MARY CONWAY is gripped by the powerful emotional journeys portrayed by the parents of the perpetrator and victims of a mass shooting
LEO BOIX reviews a novel where shadows deceive and mortality looms, and a poetry collection that refuses to dim
THE Roman poet-philosopher Lucretius, in De Rerum Natura, offers one of the earliest — and strangest — accounts of perception.
Everything, he insists, is made of atoms and void, including appearances themselves. Objects are constantly shedding wafer-thin films of matter — simulacra — that drift through the air and strike our eyes.
To see, then, is not merely to look, but to be struck: vision as contact, not contemplation. Mirrors bounce these films back at us; dreams recombine them into improbable pageants. Reality, for Lucretius, is already a kind of theatre.
What better way to begin Mexican-American Chloe Aridjis’s The Shadow of the Object (Chatto & Windus, £16.99), a novel that seems to take Lucretius at his word and run gleefully with it. This is a book about images that refuse to sit still, about the quiet magic of projection, and about the ways in which seeing is never innocent.
Aridjis has long been drawn to the uncanny edges of perception, and here she turns her attention to the magic lantern, an early image projector whose ghostly slides prefigure cinema, photography and perhaps even memory itself.
The novel opens with Flora, a jewel polisher living in London, returning to Mexico City to visit her parents. Shortly after arriving, she is bitten by the family dog — Diogenes, or Diego, depending on who is speaking — and ends up in hospital.
It is there, in a suitably liminal state of convalescence, that she meets Wilhelmina, a German collector of magic lanterns and optical devices. Wilhelmina, part scholar, part conjuror, draws Flora into a world of glowing images, mechanical marvels and emotional afterimages that refuse to fade.
“I lifted the lantern out of its box… A glowing circle of light was cast, a hungry circle waiting to see what sorts of beings might come to fill the vacancy,” Flora tells us. The sentence could stand as a manifesto for the novel itself.
Aridjis writes with a meticulous, almost jeweller-like precision — unsurprising, given her protagonist’s profession — but there is always a shimmer of something just beyond reach. London’s canals glint with suggestion; cats appear and vanish with conspiratorial timing; objects seem to carry memories like latent fingerprints.
The magic lantern becomes both device and metaphor: a machine for projection, certainly, but also for transformation.
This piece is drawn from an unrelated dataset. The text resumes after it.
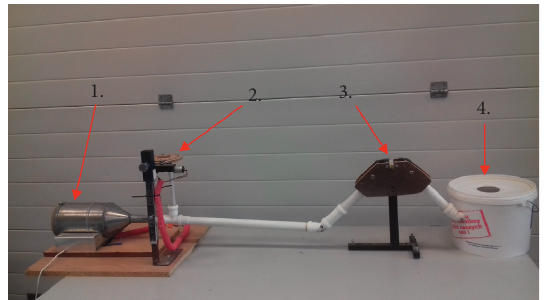
Figure 1: Mechanical design of experimental rig (1—blower, 2—seeds feeding, 3—piezoelectric film foil, 4—tank).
Images slide, distort, double.
Love, too, is refracted: never quite direct, always mediated by memory, language, or longing.
Aridjis is particularly sharp on literature’s own sleight of hand: its ability to cast shadows that feel more substantial than the objects that produced them.
The result is a novel that is elegant, elusive and quietly hypnotic — a cabinet of curiosities in prose form. A must-read, and one that rewards lingering in its half-light.
If Aridjis gives us images that flicker on the wall, US author Alexis Almeida, in Caetano (Ugly Duckling Presse, £16), offers something closer to the afterimage: the residue that lingers when the light has gone.
This debut full-length collection is preoccupied with the small negotiations of everyday life — time, labour and intimacy, but renders them with a clarity that feels almost otherworldly.
“There is the question of what we do together./ How will we make enough time./ How will we carry all the bags./ Who will keep the door open.” The lines are simple, even domestic, yet charged with a quiet urgency.
Almeida’s gift lies in precision. Each poem feels carefully tuned, its language exact without ever becoming brittle. Scenes unfold with a logic that is just slightly off-kilter, as though reality has been nudged a few degrees to the side.
There is, at times, a distinctly Lynchian atmosphere — rooms within rooms, signals half-caught, meanings that hum rather than declare themselves.
In the title poem, the speaker searches for her grandfather: “I found a room/ inside another/ room… a sound/ vaguely there, like an/ ancient transmission.” It is an image that could have come straight from Lucretius: something real, and yet not quite graspable, arriving from elsewhere.
Both books, in their different ways, are fascinated by what hovers between object and image. Aridjis builds a luminous apparatus of projection, where shadows take on a life of their own; Almeida pares things back to the moment after, when meaning flickers and threatens to dissolve.
Together, they remind us that seeing is never straightforward. That every image, whether cast on a wall or held in a line of verse, carries with it a trace of illusion.
Or, to put it in Lucretian terms: we are always, in one way or another, being touched by ghosts.